The old rules presented a financial burden that could have prevented defendants from vindicating their legal rights in the appellate courts, thus denying access to justice. This problem became more acute because of more frequent multimillion-dollar verdicts awarded in Maryland. A defendant who loses at trial can obtain an automatic stay preventing enforcement of a monetary judgment until after resolution of the appeal only if the defendant posts a bond in the amount of the judgment plus projected interest and costs. When the judgment is very large, posting a bond in the required amount is at best extremely expensive and difficult, and frequently may be impossible. A losing defendant that cannot post a sufficient bond may be forced to declare bankruptcy or settle the case, forgoing an appeal. The mere prospect of a very large, unbondable judgment may cause a defendant to accept a coercive settlement before the case even goes to trial.

House Bill 164 addresses these concerns. The bill places a reasonable limit on the maximum size of appeal bonds, a fair and reasonable solution consistent with the law in the majority of other states. The new bond cap would achieve the goal of the current rule — maintaining the status quo during the appeal — while establishing a predictable, certain standard for obtaining an automatic stay in circumstances in which posting a full bond is not practicable. The $100 million cap is what several other states have adopted, and it approximates the dividing line between a judgment that can be bonded and one for which bonds are rare or too expensive to obtain.

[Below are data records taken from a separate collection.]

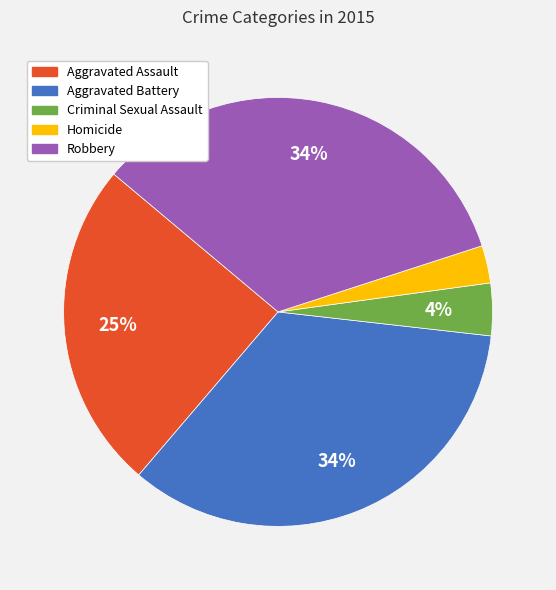

To the nearest percent, what is the average slice percentage?

20%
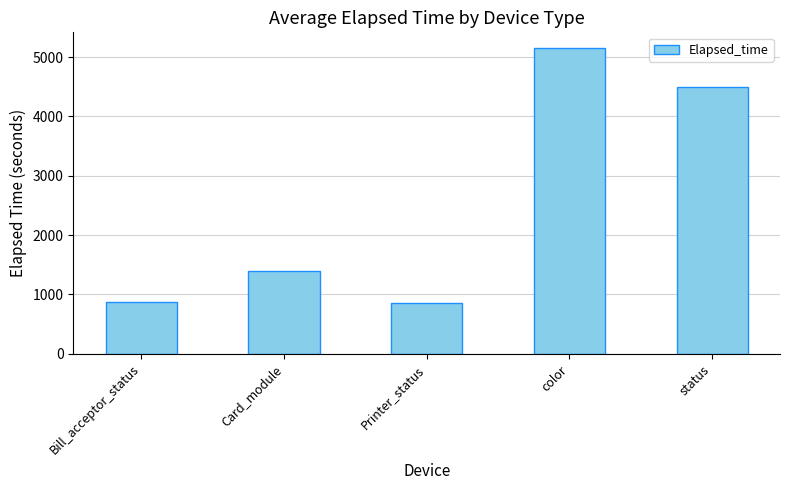

What is the sum of all values?

12789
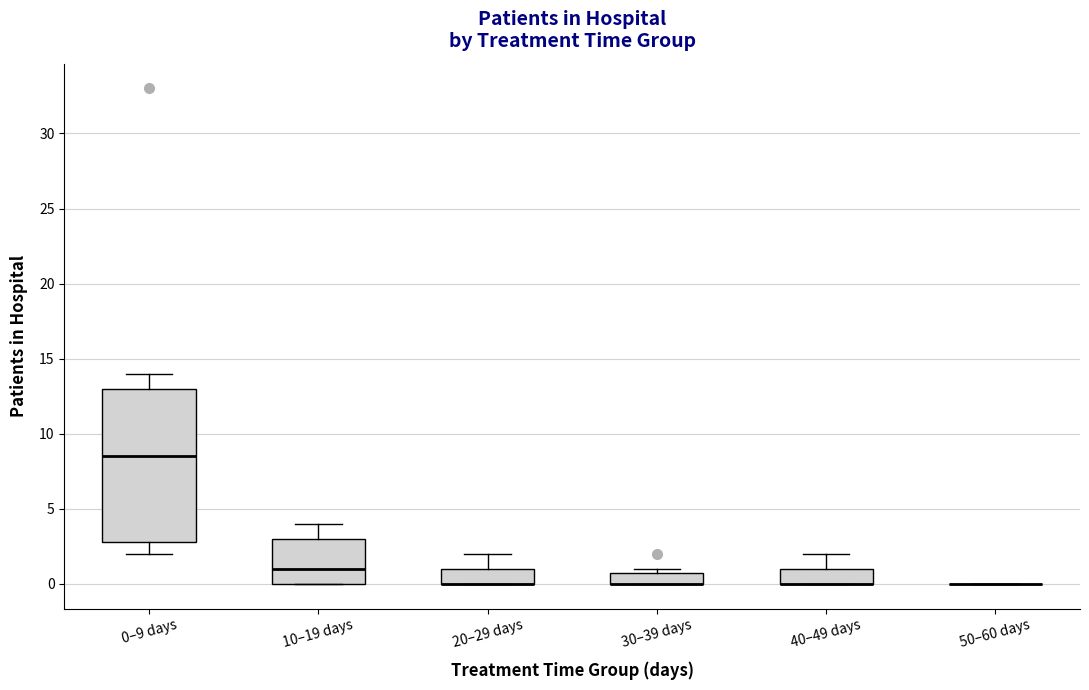

Reading left to right, read every box against the y-axis: the position of its median line, the range the box covers, and the ends of its whiskers. The values are not printed on the chart, so give them approximately, as read against the axis.

0–9 days: median 8.5, box 3.0 to 13.0, whiskers 2.0 to 14.0
10–19 days: median 1.0, box 0.0 to 3.0, whiskers 0.0 to 4.0
20–29 days: median 0.0 (drawn on the box's lower edge), box 0.0 to 1.0, whiskers 0.0 to 2.0
30–39 days: median 0.0 (drawn on the box's lower edge), box 0.0 to 1.0, whiskers 0.0 to 1.0 (just above the box's upper edge)
40–49 days: median 0.0 (drawn on the box's lower edge), box 0.0 to 1.0, whiskers 0.0 to 2.0
50–60 days: box collapsed to a line at 0.0, whiskers 0.0 to 0.0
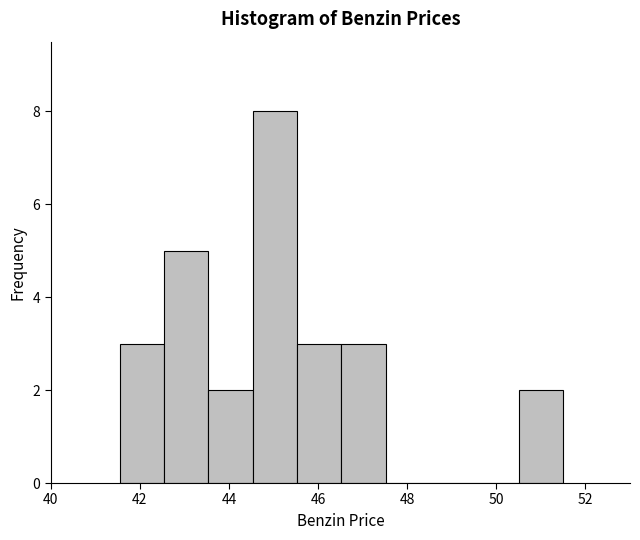

Reading left to right, transcribe this chart: for each bar, give the range it covers on the x-axis and its height. Neither the bar edges nor the heights are printed on the chart, so give them approximately, as read against the axes.

41.6 to 42.6: 3
42.6 to 43.6: 5
43.6 to 44.6: 2
44.6 to 45.6: 8
45.6 to 46.6: 3
46.6 to 47.6: 3
47.6 to 48.6: 0
48.6 to 49.6: 0
49.6 to 50.6: 0
50.6 to 51.6: 2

The bill also authorizes the courts to reduce the amount of the bond, set other conditions on it, or order discovery to determine whether the appellant has dissipated or diverted assets. If the court determines that an appellant dissipated or diverted assets outside the course of its ordinary business, the court may order the appellant to post a higher bond up to the amount of the judgment appealed from, plus interest and costs. This would protect plaintiffs.

House Bill 164 is effective on Oct. 1, 2015 and will apply to any civil action filed after that date.

House Bill 164 was supported by a broad coalition including the Maryland Association of CPAs, the Maryland Chamber of Commerce, the Maryland Hospital Association, the National Federation of Independent Business, and the Maryland Tort Reform Coalition, among many others.

The bill brings Maryland into line with the vast majority of states. Thirty-two other states have enacted legislation to reform their appeal bond rules, while five do not even require defendants to post an appeal bond. Maryland thus followed its neighboring states, Virginia, Pennsylvania and West Virginia, and the majority of states that have passed appeal bond cap bills. Some of the states also have a separate and lower cap for small companies.

As originally filed, House Bill 164 would have established a lower cap of $1 million for entities defined as “small businesses” under federal law. Hawaii and Wyoming have exactly such a cap for small businesses that qualify under the federal definition. In Maryland, such a provision was passed by the House Judiciary Committee and the full House of Delegates in unanimous votes but was deleted in the Senate Judicial Proceedings Committee after several debates about its application in the waning days of the Session. While there was significant support among Senators for a separate small business cap, time ran out for the resolution of all the questions raised by the federal definition of what is or is not a “small business.”

Paul A. Tiburzi chairs the Public Law Practice Group of DLA Piper LLP (US). Carville B. Collins, a firm partner, also contributed to this article. Messrs. Tiburzi and Collins represent the Maryland Tort Reform Coalition, which led the efforts to enact House Bill 164.